> _Try it_
For the word "down", state how many lines of the listing below contain it. Give the number and nothing more.

> _Given information_
§

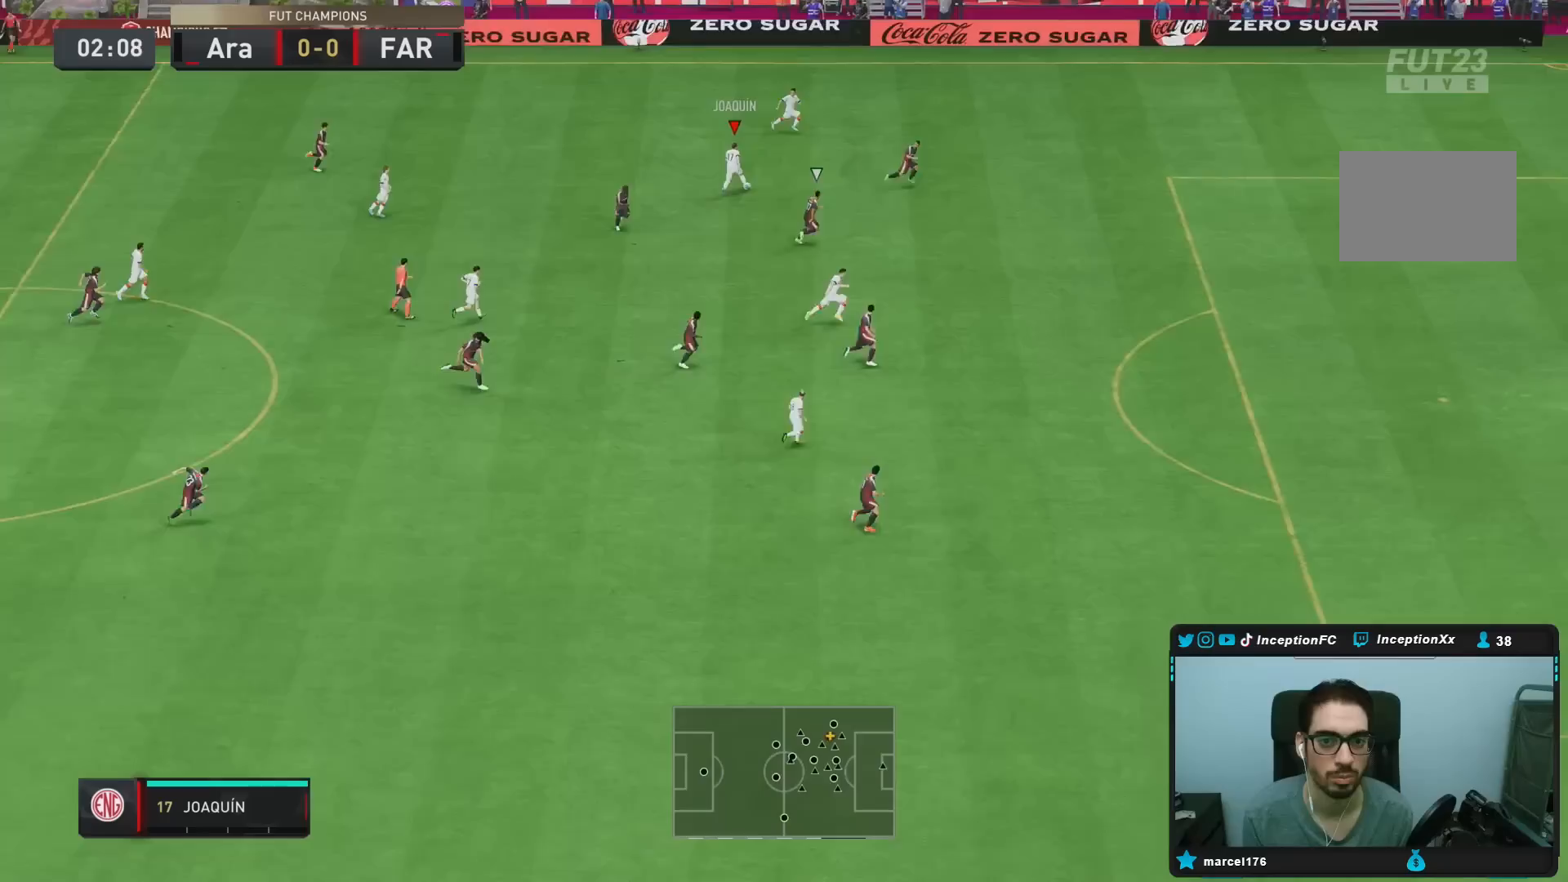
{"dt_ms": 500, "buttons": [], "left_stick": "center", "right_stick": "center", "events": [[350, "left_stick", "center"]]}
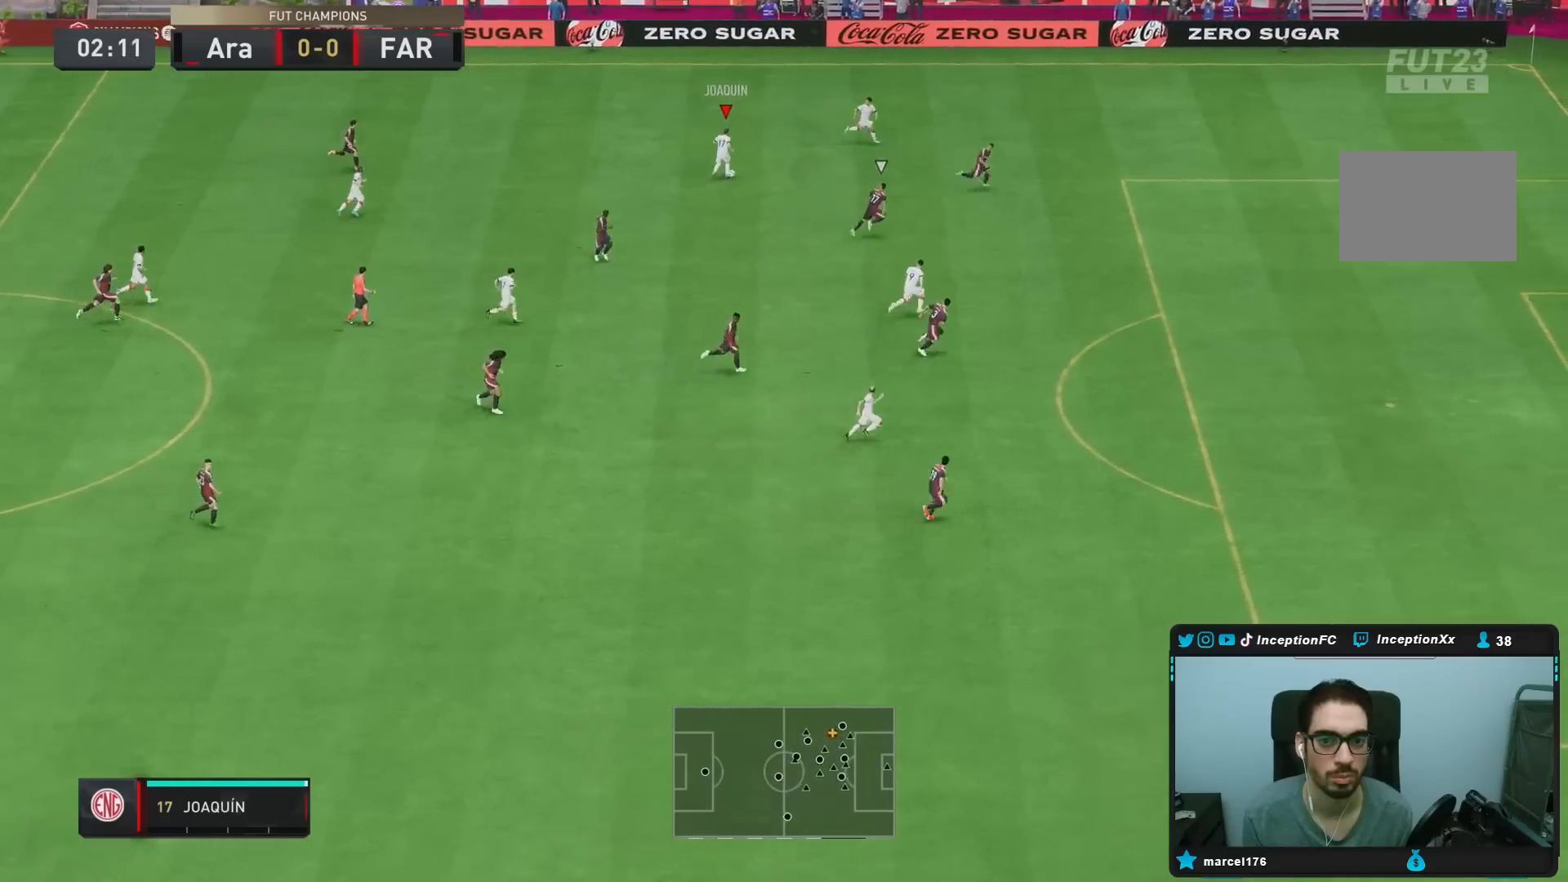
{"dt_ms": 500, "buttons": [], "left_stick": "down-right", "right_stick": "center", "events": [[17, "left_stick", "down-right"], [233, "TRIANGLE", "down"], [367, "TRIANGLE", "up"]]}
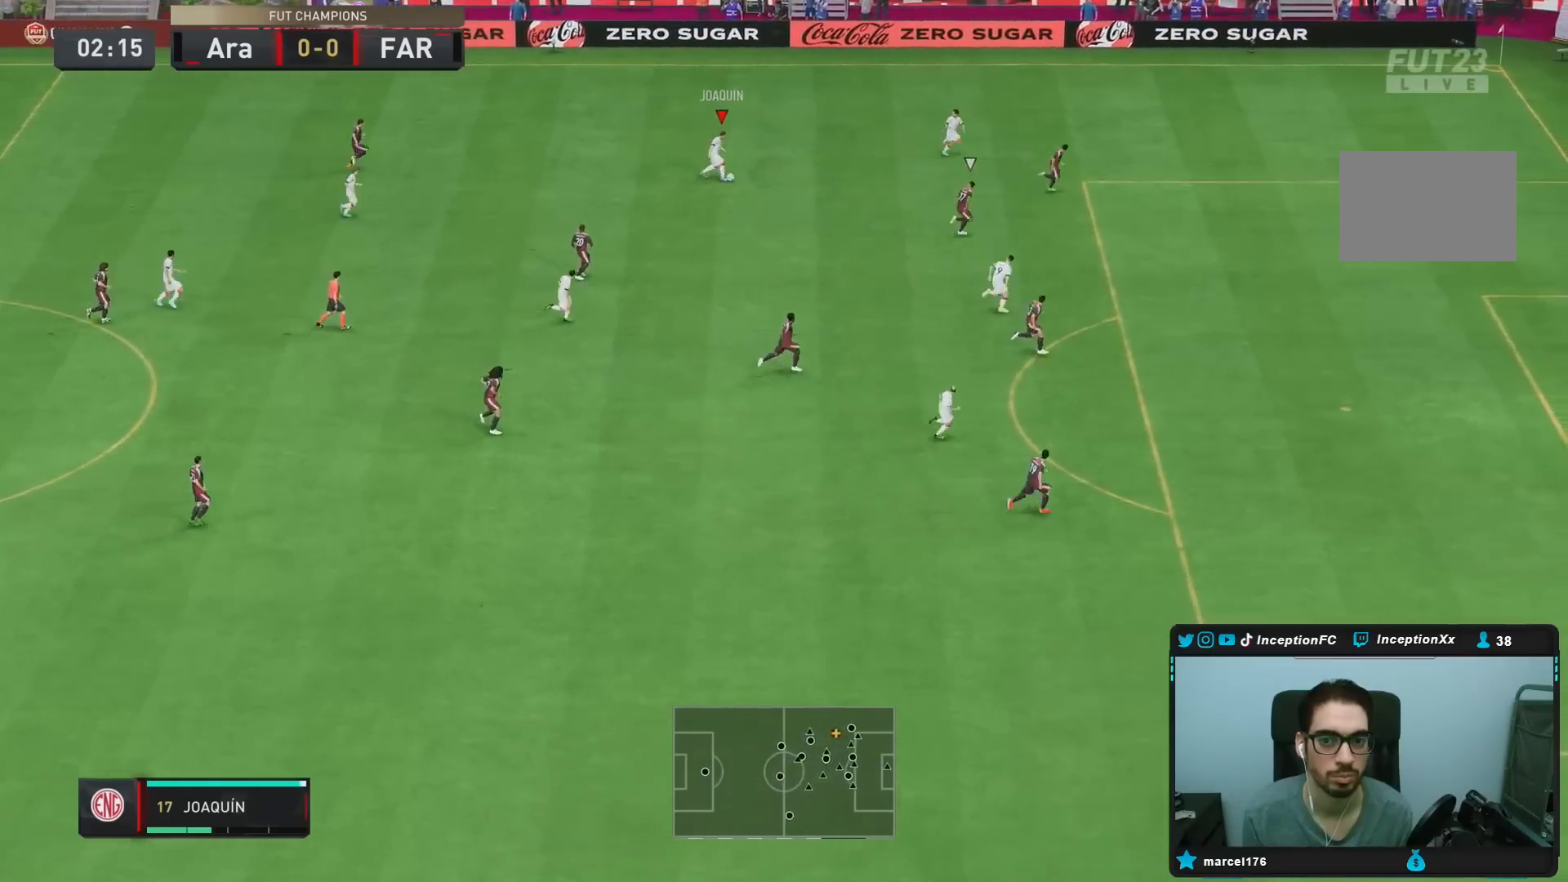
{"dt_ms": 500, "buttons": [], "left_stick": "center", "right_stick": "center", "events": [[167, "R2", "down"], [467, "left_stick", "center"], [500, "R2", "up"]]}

§

> _Answer for this exercise_
2